Aether Guides
Understanding the Air Quality Index
The Air Quality Index (AQI) is a simple way to turn complex pollution measurements into a single number you can act on. Instead of interpreting separate readings for ozone, fine particles, and other pollutants, the index rolls them into one scale.
How to read the scale
On most dashboards, including Aether, lower numbers mean cleaner air:
- 0–50 (Good): Air quality is satisfactory for most people.
- 51–100 (Moderate): Acceptable for the general public; unusually sensitive people may notice effects.
- 101–150 (Unhealthy for sensitive groups): Children, older adults, and people with asthma or heart disease should limit prolonged outdoor exertion.
- 151–200 (Unhealthy): Everyone may begin to experience effects; sensitive groups should avoid prolonged outdoor activity.

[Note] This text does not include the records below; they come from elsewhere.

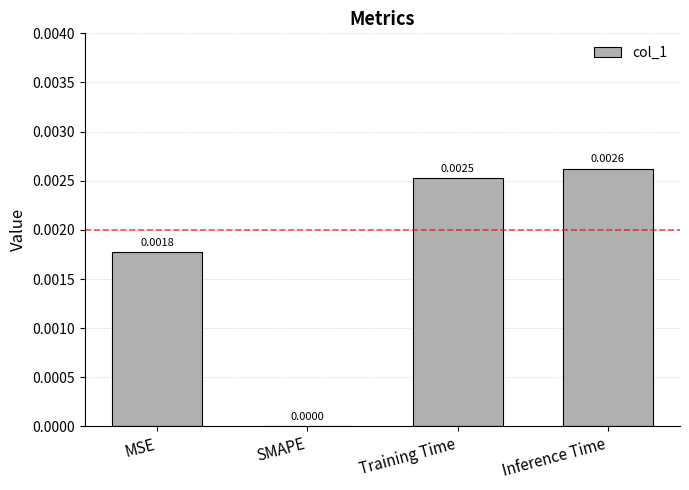

Does the chart contain stacked bars?

No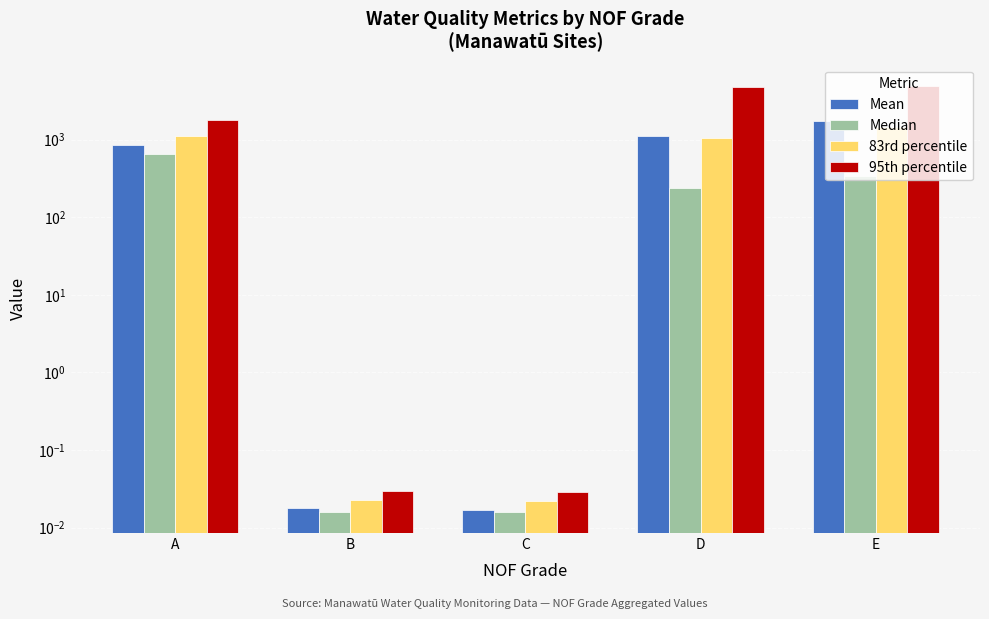

What is the average value of the 95th percentile series?

2300.8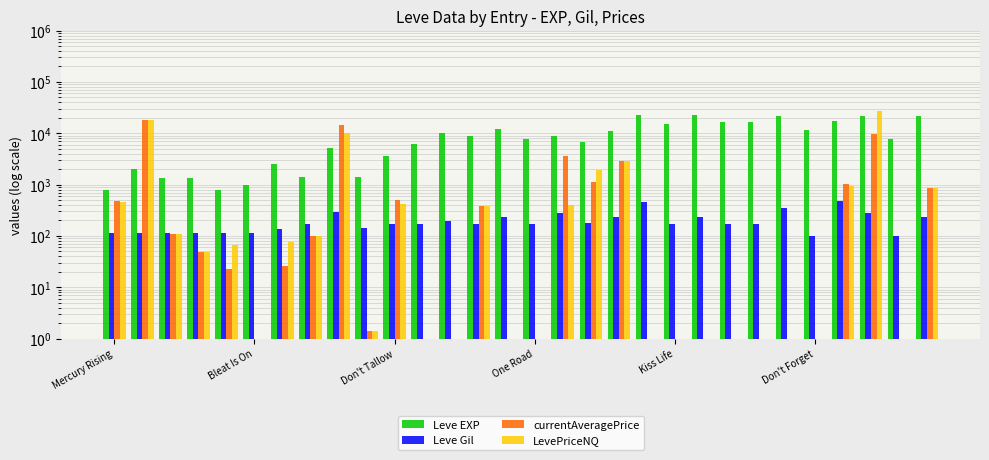

What is the greatest value displayed?

26623.9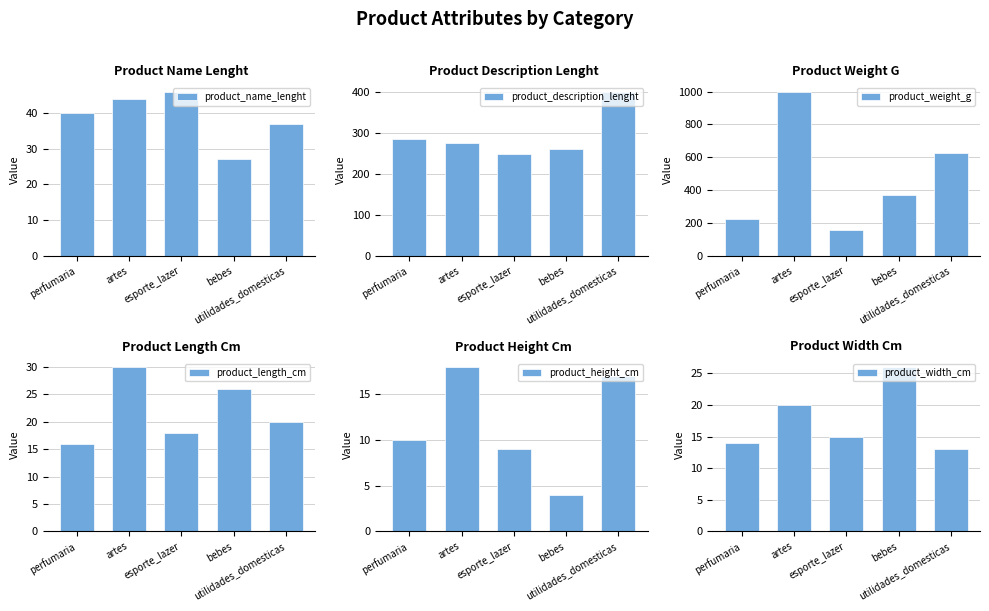

What is the minimum value for product_description_lenght?

250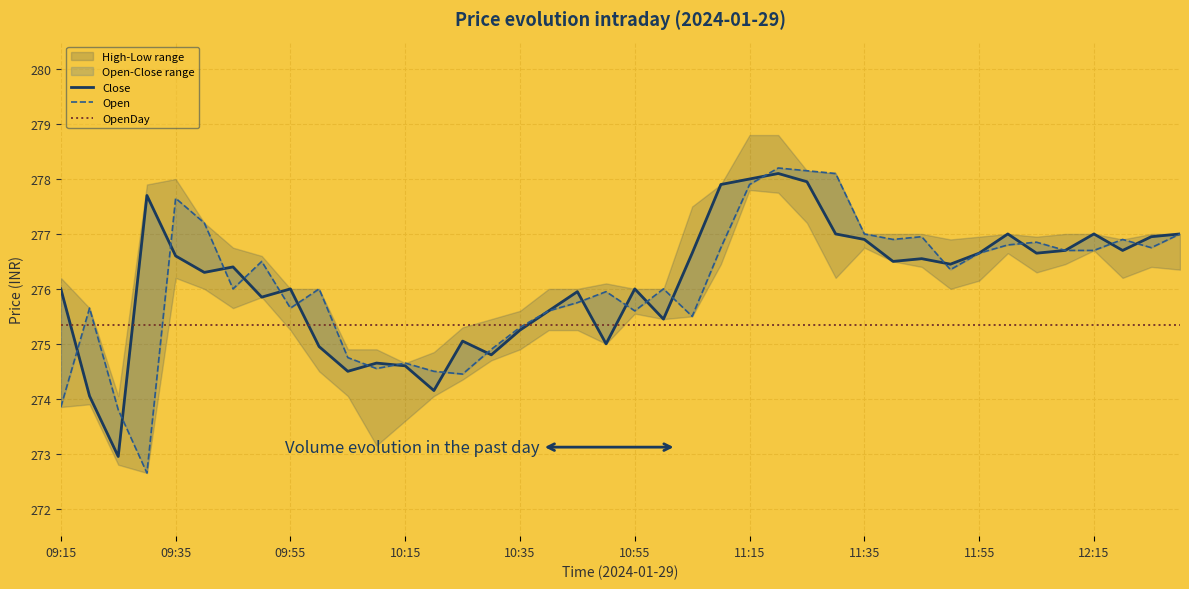

How many data points in Open are above 276?

20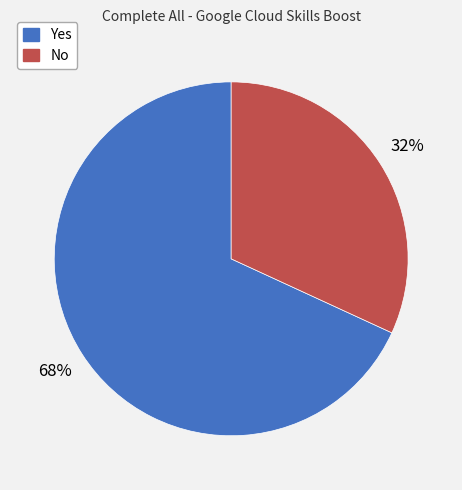

Which category has the biggest portion of the pie?

Yes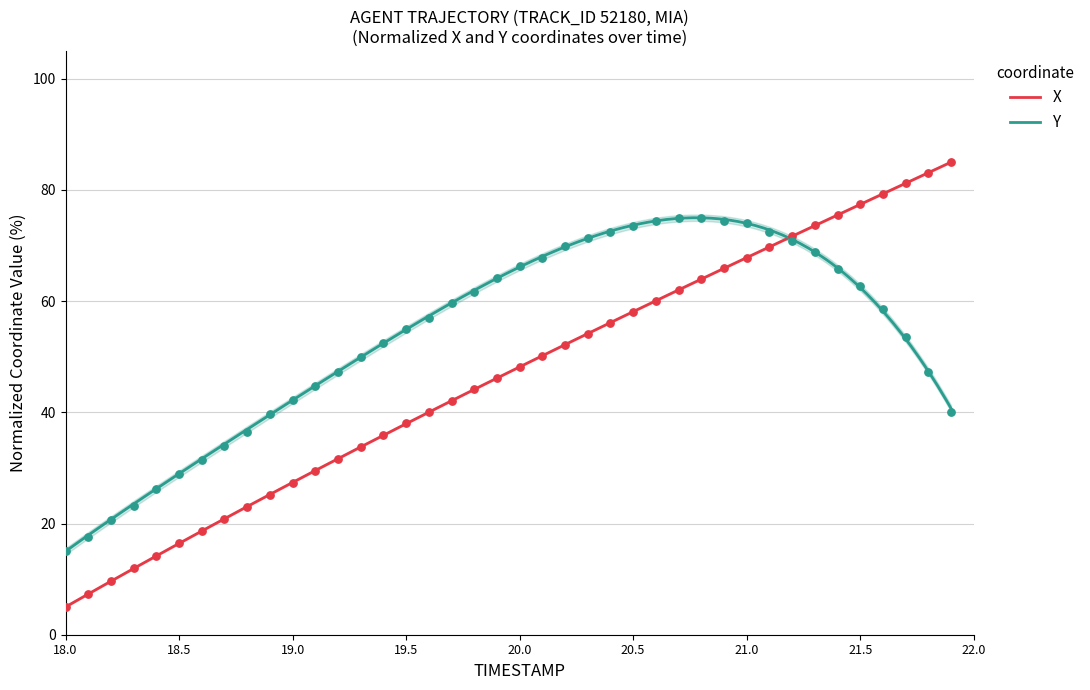

Which series reaches the minimum Y coordinate?

X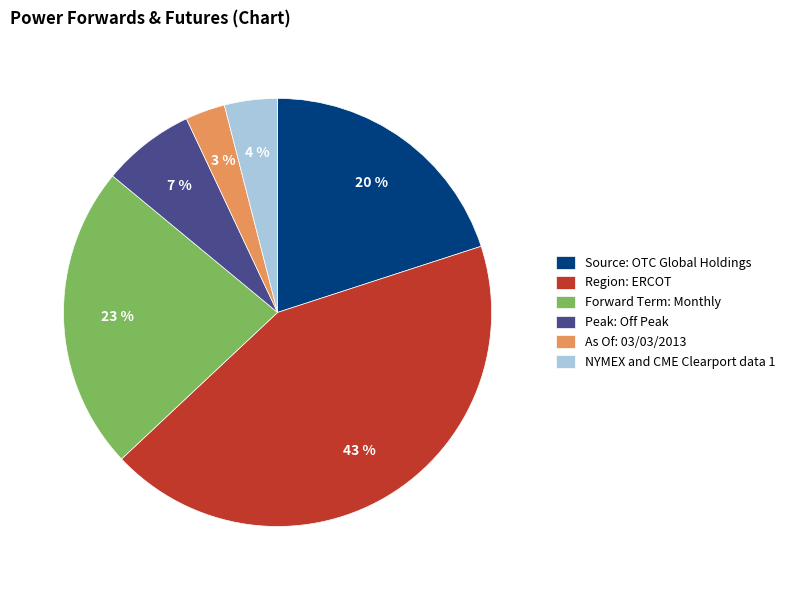

Is there a majority slice in this chart?

No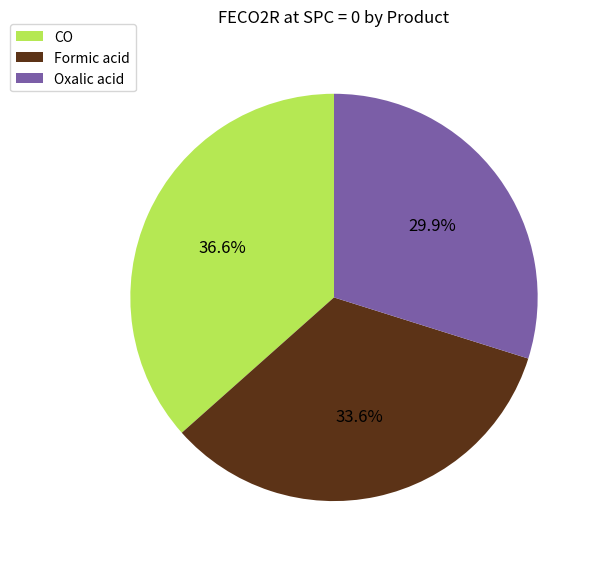

Does any single category account for the majority?

No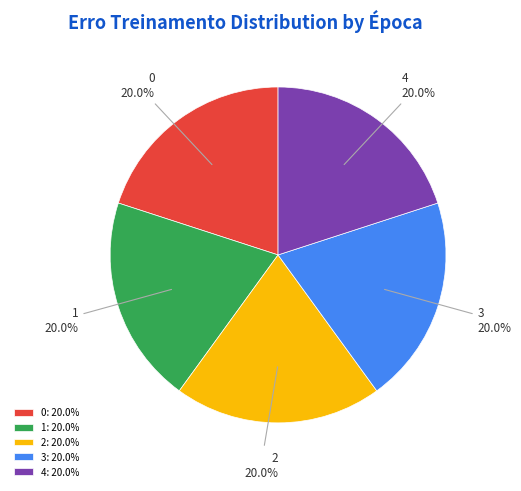

Approximately how many times larger is the value at 2 compared to 0?

1.0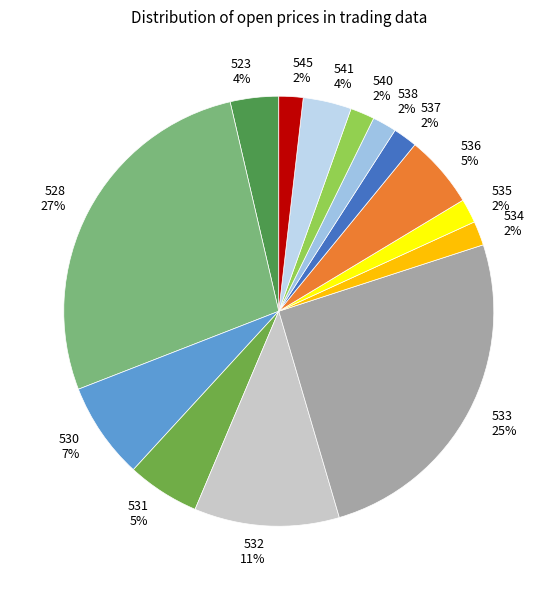

Does any single category account for the majority?

No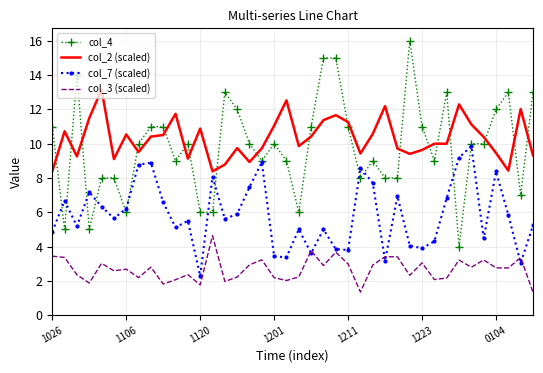

Which series has the largest range (max minus min)?

col_4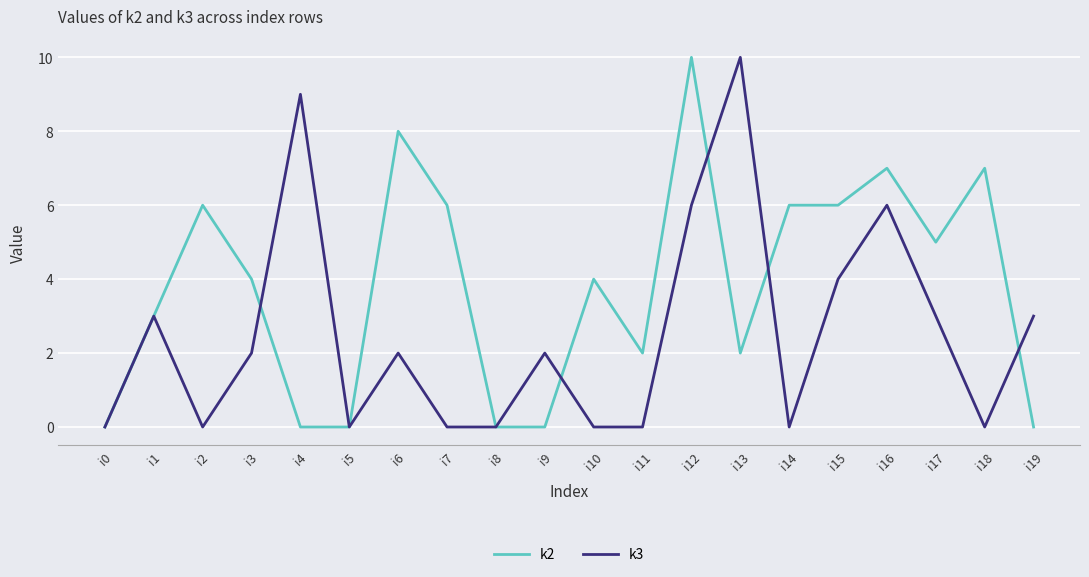

Where does the k2 series first go above 4?

i2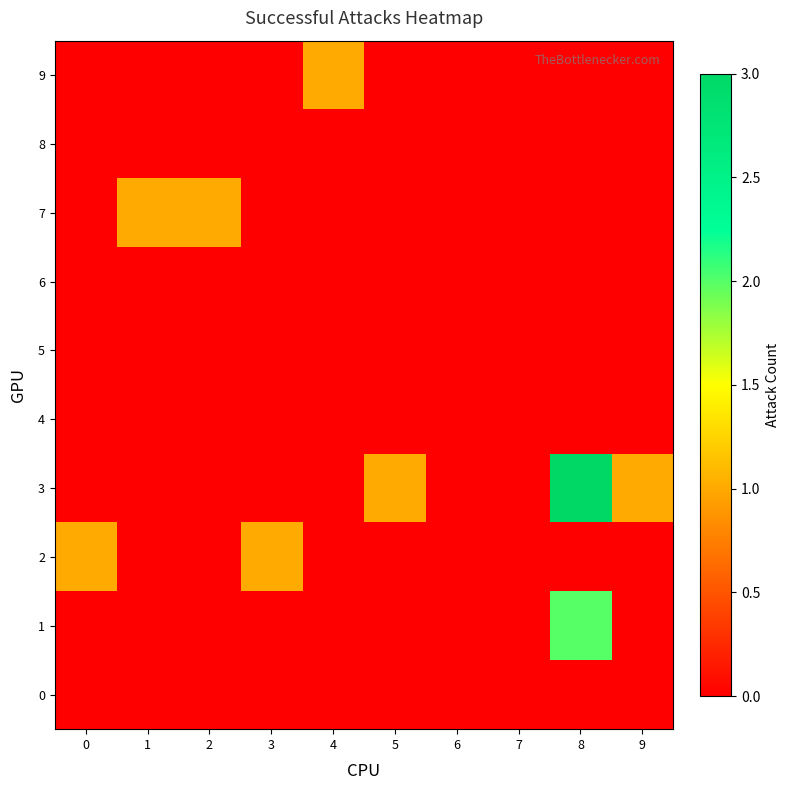

Reading left to right, transcribe all the data shown in this chart.

0: 0=0	1=0	2=0	3=0	4=0	5=0	6=0	7=0	8=0	9=0
1: 0=0	1=0	2=0	3=0	4=0	5=0	6=0	7=0	8=2	9=0
2: 0=1	1=0	2=0	3=1	4=0	5=0	6=0	7=0	8=0	9=0
3: 0=0	1=0	2=0	3=0	4=0	5=1	6=0	7=0	8=3	9=1
4: 0=0	1=0	2=0	3=0	4=0	5=0	6=0	7=0	8=0	9=0
5: 0=0	1=0	2=0	3=0	4=0	5=0	6=0	7=0	8=0	9=0
6: 0=0	1=0	2=0	3=0	4=0	5=0	6=0	7=0	8=0	9=0
7: 0=0	1=1	2=1	3=0	4=0	5=0	6=0	7=0	8=0	9=0
8: 0=0	1=0	2=0	3=0	4=0	5=0	6=0	7=0	8=0	9=0
9: 0=0	1=0	2=0	3=0	4=1	5=0	6=0	7=0	8=0	9=0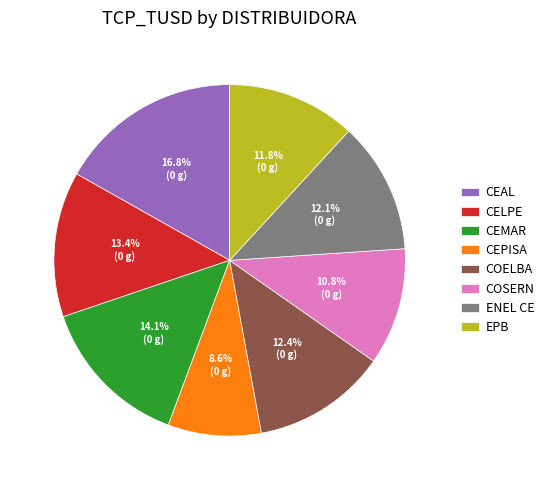

Count the number of slices in the pie.

8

- 201+ (Very unhealthy / Hazardous): Reduce outdoor activity and follow local health advisories.
Which pollutant drives the number?
AQI is based on the worst pollutant at a given time. If PM2.5 is elevated but ozone is low, the index reflects whichever poses the greater risk right now. That is why the dominant pollutant can change through the day.
Practical tips
Use AQI as a daily planning tool: check before exercise, school sports, or opening windows. Pair the index with the hourly forecast on Aether to see whether conditions are improving or deteriorating.
Aether combines model estimates and ground stations where available. For medical decisions or official alerts, always follow guidance from your local environmental health authority.